Large-scale assembly of isotropic nanofiber aerogels based on columnar-equiaxed crystal transition

  • Lei Li,
  • Yiqian Zhou,
  • Yang Gao,
  • Xuning Feng,
  • Fangshu Zhang,
  • Weiwei Li,
  • Bin Zhu,
  • Ze Tian,
  • Peixun Fan,
  • Minlin Zhong,
  • Huichang Niu,
  • Shanyu Zhao,
  • Xiaoding Wei,
  • Jia Zhu,
  • Hui Wu

DOI
https://doi.org/10.1038/s41467-023-41087-y
Journal volume & issue
Vol. 14, no. 1
pp. 1 – 11

Abstract

Read online

Abstract Ice-templating technology holds great potential to construct industrial porous materials from nanometers to the macroscopic scale for tailoring thermal, electronic, or acoustic transport. Herein, we describe a general ice-templating technology through freezing the material on a rotating cryogenic drum surface, crushing it, and then re-casting the nanofiber slurry. Through decoupling the ice nucleation and growth processes, we achieved the columnar-equiaxed crystal transition in the freezing procedure.

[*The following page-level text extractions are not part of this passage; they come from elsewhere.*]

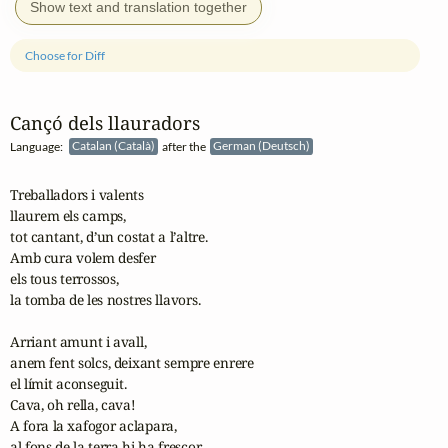
Show text and translation together
Choose for Diff
Cançó dels llauradors
Language:
Catalan (Català)
after the
German (Deutsch)
Treballadors i valents

llaurem els camps,

tot cantant, d’un costat a l’altre.

Amb cura volem desfer

els tous terrossos,

la tomba de les nostres llavors.

Arriant amunt i avall,

anem fent solcs, deixant sempre enrere

el límit aconseguit.

Cava, oh rella, cava!

A fora la xafogor aclapara,

al fons de la terra hi ha frescor.
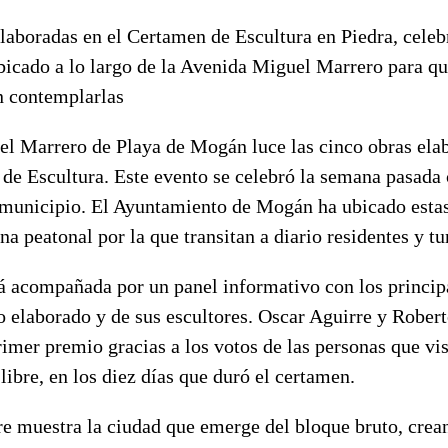
elaboradas en el Certamen de Escultura en Piedra, cele
icado a lo largo de la Avenida Miguel Marrero para que
n contemplarlas
l Marrero de Playa de Mogán luce las cinco obras elab
de Escultura. Este evento se celebró la semana pasada
 municipio. El Ayuntamiento de Mogán ha ubicado estas
na peatonal por la que transitan a diario residentes y tu
rá acompañada por un panel informativo con los princip
jo elaborado y de sus escultores. Oscar Aguirre y Rober
rimer premio gracias a los votos de las personas que vis
 libre, en los diez días que duró el certamen.
re muestra la ciudad que emerge del bloque bruto, crea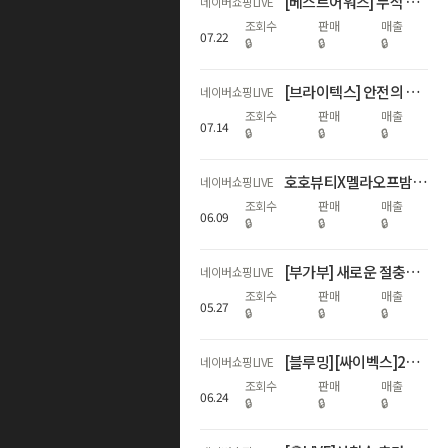
[베스트어워즈] 누적 600회 수상 기념 하반기 첫 최대 혜택 LIVE
네이버쇼핑LIVE
조회수
판매
매출
07
.
22
🔒
🔒
🔒
[브라이텍스] 안전의 기준, 60주년 특집 쇼핑LIVE
네이버쇼핑LIVE
조회수
판매
매출
07
.
14
🔒
🔒
🔒
호호뷰티X멜라오프밤 50% 단독 LIVE
네이버쇼핑LIVE
조회수
판매
매출
06
.
09
🔒
🔒
🔒
[부가부] 새로운 절충형 스트롤러 런칭 라이브
네이버쇼핑LIVE
조회수
판매
매출
05
.
27
🔒
🔒
🔒
[블루밍][싸이벡스]26년 ADAC 1위! NEW 제로나Ti 론칭LIVE
네이버쇼핑LIVE
조회수
판매
매출
06
.
24
🔒
🔒
🔒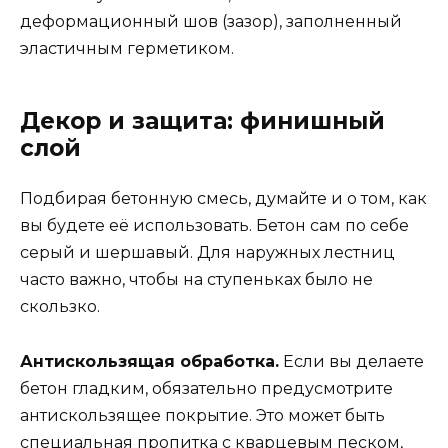
деформационный шов (зазор), заполненный
эластичным герметиком.
Декор и защита: финишный
слой
Подбирая бетонную смесь, думайте и о том, как
вы будете её использовать. Бетон сам по себе
серый и шершавый. Для наружных лестниц
часто важно, чтобы на ступеньках было не
скользко.
Антискользящая обработка.
Если вы делаете
бетон гладким, обязательно предусмотрите
антискользящее покрытие. Это может быть
специальная пропитка с кварцевым песком,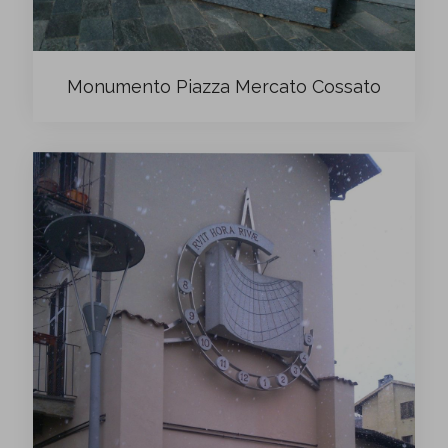
Monumento Piazza Mercato Cossato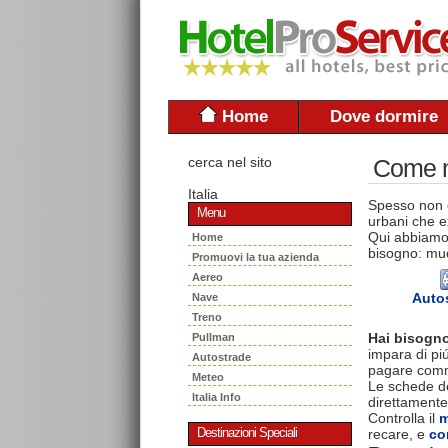
Home
Dove dormire
cerca nel sito
Come mu
Italia
Spesso non è
Menu
urbani che ex
Qui abbiamo 
Home
bisogno: muo
Promuovi la tua azienda
Aereo
Auto
Nave
Treno
Hai bisogno
Pullman
impara di piú
Autostrade
pagare commi
Meteo
Le schede del
Italia Info
direttamente
Controlla il
m
recare, e
co
Destinazioni Speciali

The highly random stacking and integrating of equiaxed ice crystals can organize nanofibers into thousands of repeating microscale units with a tortuous channel topology. Owing to the spatially well-defined isotropic structure, the obtained Al2O3·SiO2 nanofiber aerogels exhibit ultralow thermal conductivity, superelasticity, good damage tolerance, and fatigue resistance. These features, together with their natural stability up to 1200 °C, make them highly robust for thermal insulation under extreme thermomechanical environments. Cascading thermal runaway propagation in a high-capacity lithium-ion battery module consisting of LiNi0.8Co0.1Mn0.1O2 cathode, with ultrahigh thermal shock power of 215 kW, can be completely prevented by a thin nanofiber aerogel layer. These findings not only establish a general production route for nanomaterial assemblies that is conventionally challenging, but also demonstrate a high-energy-density battery module configuration with a high safety standard that is critical for practical applications.